Moving ahead to September and Pink Arrow 9. The Pink Arrow game has always held a special place in my heart. I help sell t-shirts and absolutely love being involved. I have had a son play in honor of a loved one or friend for all but one of the Pink Arrow games and I am so proud each year to watch our kids play and fight for the names on their backs. I stand in the crowd and take pictures with tears rolling down my face as I listen to each person’s story. Pink Arrow 2016 had a whole new meaning for my family and I. My son Nathan was going to play and fight for me! This year I would have my own story. Several of my friends and family came to walk the survivor walk with me, and I was so blessed to have them share that with me. Standing out on that pink field that my husband paints and looking up into the crowd of pink touched my heart in so many ways. Walking across the field hand and hand with my son who was wearing a pink jersey with our name on the back was something more touching than I have ever experienced. As I hugged my son and tears fell down our faces, I knew just how special of a moment we were in. As my daughter Kylee stood with her friends in the student section, she began to sob with emotion. And because of Pink Arrow, her amazing friends knew how to support her. The support of this community is like no other. Our students have learned for almost ten years all about cancer and the experiences that people have to deal with. This is something they will take with them forever. There are so many of our Lowell families that have been touched by cancer in some way or another. I thank Pink Arrow for bringing the awareness to Lowell and showing us all how to help and support each other. I finished my last chemo treatment October 3, 2016. I did it!, I made it through what felt like a big blur.
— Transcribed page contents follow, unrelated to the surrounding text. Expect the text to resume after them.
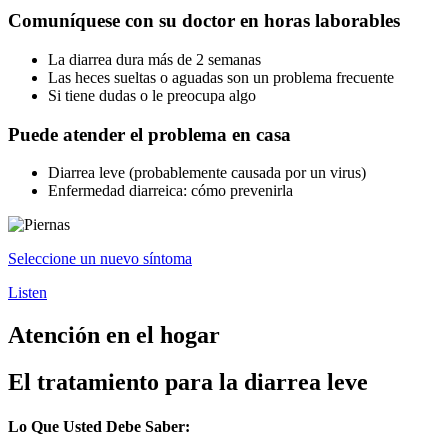
Comuníquese con su doctor en horas laborables
La diarrea dura más de 2 semanas
Las heces sueltas o aguadas son un problema frecuente
Si tiene dudas o le preocupa algo
Puede atender el problema en casa
Diarrea leve (probablemente causada por un virus)
Enfermedad diarreica: cómo prevenirla
Seleccione un nuevo síntoma
Listen
Atención en el hogar
El tratamiento para la diarrea leve
Lo Que Usted Debe Saber: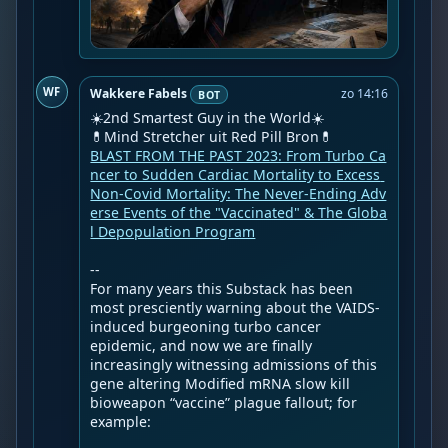
WF
Wakkere Fabels
zo 14:16
BOT
☀️2nd Smartest Guy in the World☀️

BLAST FROM THE PAST 2023: From Turbo Ca
ncer to Sudden Cardiac Mortality to Excess 
Non-Covid Mortality: The Never-Ending Adv
erse Events of the "Vaccinated" & The Globa
l Depopulation Program
--

For many years this Substack has been 
most presciently warning about the VAIDS-
induced burgeoning turbo cancer 
epidemic, and now we are finally 
increasingly witnessing admissions of this 
gene altering Modified mRNA slow kill 
bioweapon “vaccine” plague fallout; for 
example:
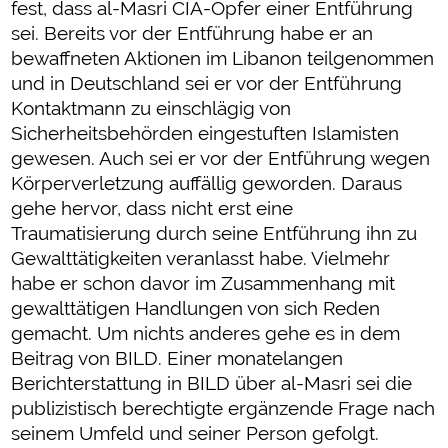
fest, dass al-Masri CIA-Opfer einer Entführung
sei. Bereits vor der Entführung habe er an
bewaffneten Aktionen im Libanon teilgenommen
und in Deutschland sei er vor der Entführung
Kontaktmann zu einschlägig von
Sicherheitsbehörden eingestuften Islamisten
gewesen. Auch sei er vor der Entführung wegen
Körperverletzung auffällig geworden. Daraus
gehe hervor, dass nicht erst eine
Traumatisierung durch seine Entführung ihn zu
Gewalttätigkeiten veranlasst habe. Vielmehr
habe er schon davor im Zusammenhang mit
gewalttätigen Handlungen von sich Reden
gemacht. Um nichts anderes gehe es in dem
Beitrag von BILD. Einer monatelangen
Berichterstattung in BILD über al-Masri sei die
publizistisch berechtigte ergänzende Frage nach
seinem Umfeld und seiner Person gefolgt.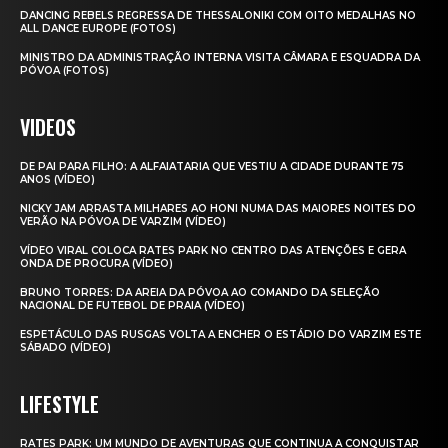
DANCING REBELS REGRESSA DE THESSALONIKI COM OITO MEDALHAS NO
ALL DANCE EUROPE (FOTOS)
MINISTRO DA ADMINISTRAÇÃO INTERNA VISITA CÂMARA E ESQUADRA DA
PÓVOA (FOTOS)
VIDEOS
DE PAI PARA FILHO: A ALFAIATARIA QUE VESTIU A CIDADE DURANTE 75
ANOS (VÍDEO)
NICKY JAM ARRASTA MILHARES AO HONI NUMA DAS MAIORES NOITES DO
VERÃO NA PÓVOA DE VARZIM (VÍDEO)
VÍDEO VIRAL COLOCA RATES PARK NO CENTRO DAS ATENÇÕES E GERA
ONDA DE PROCURA (VÍDEO)
BRUNO TORRES: DA AREIA DA PÓVOA AO COMANDO DA SELEÇÃO
NACIONAL DE FUTEBOL DE PRAIA (VÍDEO)
ESPETÁCULO DAS RUSGAS VOLTA A ENCHER O ESTÁDIO DO VARZIM ESTE
SÁBADO (VÍDEO)
LIFESTYLE
RATES PARK: UM MUNDO DE AVENTURAS QUE CONTINUA A CONQUISTAR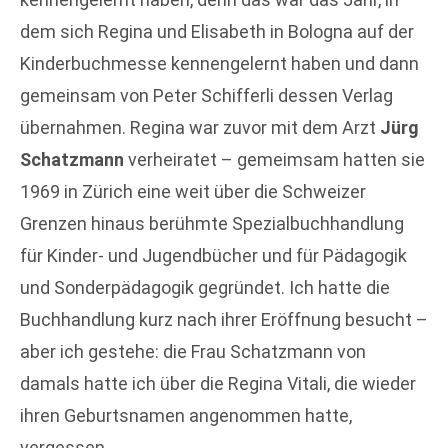
dem sich Regina und Elisabeth in Bologna auf der
Kinderbuchmesse kennengelernt haben und dann
gemeinsam von Peter Schifferli dessen Verlag
übernahmen. Regina war zuvor mit dem Arzt
Jürg
Schatzmann
verheiratet – gemeimsam hatten sie
1969 in Zürich eine weit über die Schweizer
Grenzen hinaus berühmte Spezialbuchhandlung
für Kinder- und Jugendbücher und für Pädagogik
und Sonderpädagogik gegründet. Ich hatte die
Buchhandlung kurz nach ihrer Eröffnung besucht –
aber ich gestehe: die Frau Schatzmann von
damals hatte ich über die Regina Vitali, die wieder
ihren Geburtsnamen angenommen hatte,
vergessen.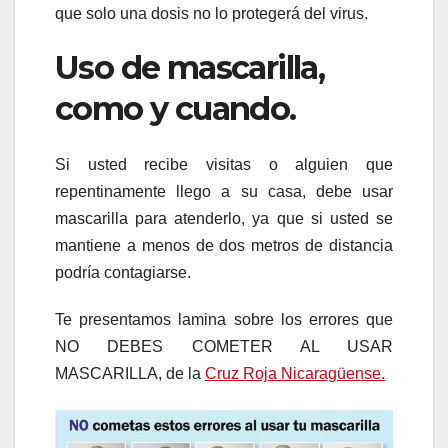
que solo una dosis no lo protegerá del virus.
Uso de mascarilla,
como y cuando.
Si usted recibe visitas o alguien que
repentinamente llego a su casa, debe usar
mascarilla para atenderlo, ya que si usted se
mantiene a menos de dos metros de distancia
podría contagiarse.
Te presentamos lamina sobre los errores que
NO DEBES COMETER AL USAR
MASCARILLA, de la
Cruz Roja Nicaragüense.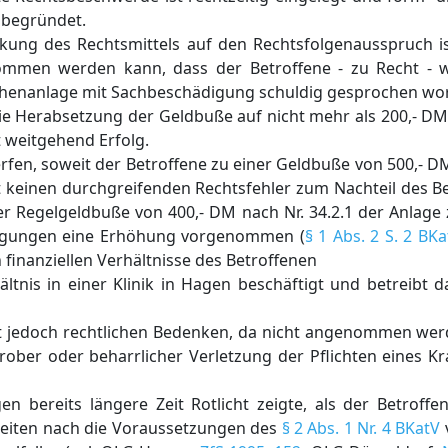
 begründet.
ung des Rechtsmittels auf den Rechtsfolgenausspruch i
nommen werden kann, dass der Betroffene - zu Recht - 
ichenanlage mit Sachbeschädigung schuldig gesprochen wor
die Herabsetzung der Geldbuße auf nicht mehr als 200,- D
 weitgehend Erfolg.
fen, soweit der Betroffene zu einer Geldbuße von 500,- D
it keinen durchgreifenden Rechtsfehler zum Nachteil des 
r Regelgeldbuße von 400,- DM nach Nr. 34.2.1 der Anlage
tragungen eine Erhöhung vorgenommen (
§ 1 Abs. 2 S. 2 BKa
n finanziellen Verhältnisse des Betroffenen
hältnis in einer Klinik in Hagen beschäftigt und betreibt 
 jedoch rechtlichen Bedenken, da nicht angenommen wer
rober oder beharrlicher Verletzung der Pflichten eines K
en bereits längere Zeit Rotlicht zeigte, als der Betroff
heiten nach die Voraussetzungen des
§ 2 Abs. 1 Nr. 4 BKatV
v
I do have some residual effects. I have severe neuropathy in my hands and lower extremities and no one really knows if it will get better. But that’s okay. I can deal with this because the alternative is not so good. My one year scans were clean, and I will continue to be monitored every three months. I will be forever grateful to my wonderful husband and kids, my family and friends, the incredible Pink Arrow Foundation, and the Lowell community for their support and love throughout this entire journey.